_Task brief_:
Copy every entry as is. Leave images out.

_Material for the task_:
........

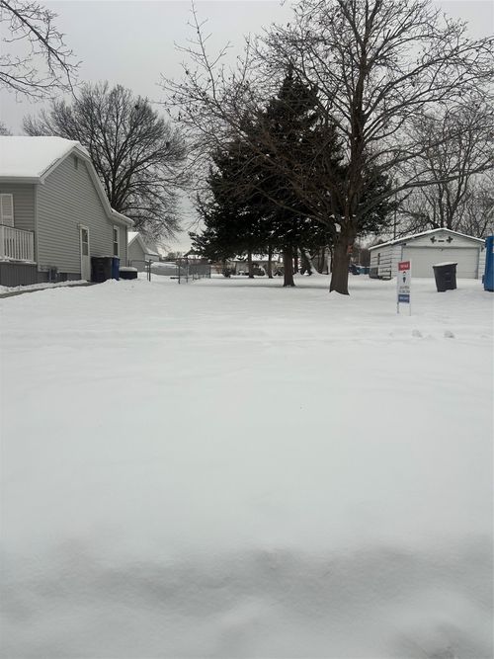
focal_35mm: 26
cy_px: 330
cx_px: 247
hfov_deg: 53.0
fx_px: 495
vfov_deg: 67.3
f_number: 1.5
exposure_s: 1/3077
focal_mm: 5.7
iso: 50
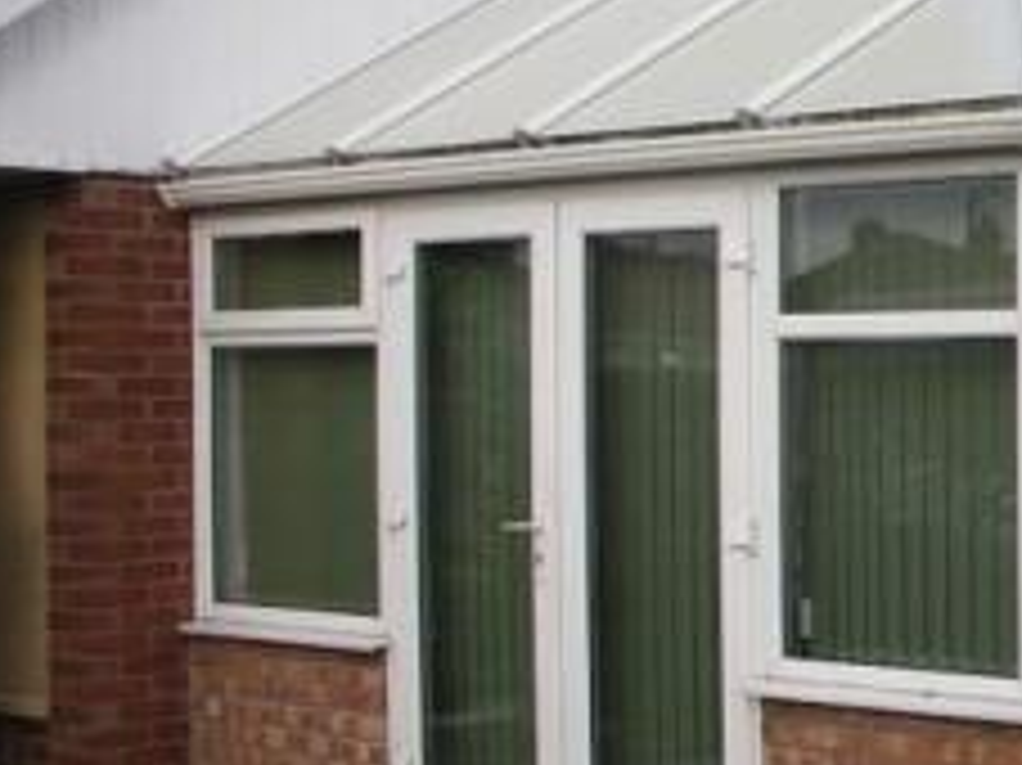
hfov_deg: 24.1
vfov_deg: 20.4
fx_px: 2125
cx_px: 1285
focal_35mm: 72
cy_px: 466
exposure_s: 1/160
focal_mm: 7.2
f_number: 4.5
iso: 50
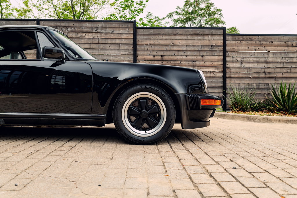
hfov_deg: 54.4
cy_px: 99
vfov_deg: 37.9
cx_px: 148
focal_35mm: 35
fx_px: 289
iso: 200
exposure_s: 1/50
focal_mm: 35
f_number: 4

........

_Solution to this problem_:
focal_35mm: 26
cy_px: 330
cx_px: 247
hfov_deg: 53.0
fx_px: 495
vfov_deg: 67.3
f_number: 1.5
exposure_s: 1/3077
focal_mm: 5.7
iso: 50
hfov_deg: 24.1
vfov_deg: 20.4
fx_px: 2125
cx_px: 1285
focal_35mm: 72
cy_px: 466
exposure_s: 1/160
focal_mm: 7.2
f_number: 4.5
iso: 50
hfov_deg: 54.4
cy_px: 99
vfov_deg: 37.9
cx_px: 148
focal_35mm: 35
fx_px: 289
iso: 200
exposure_s: 1/50
focal_mm: 35
f_number: 4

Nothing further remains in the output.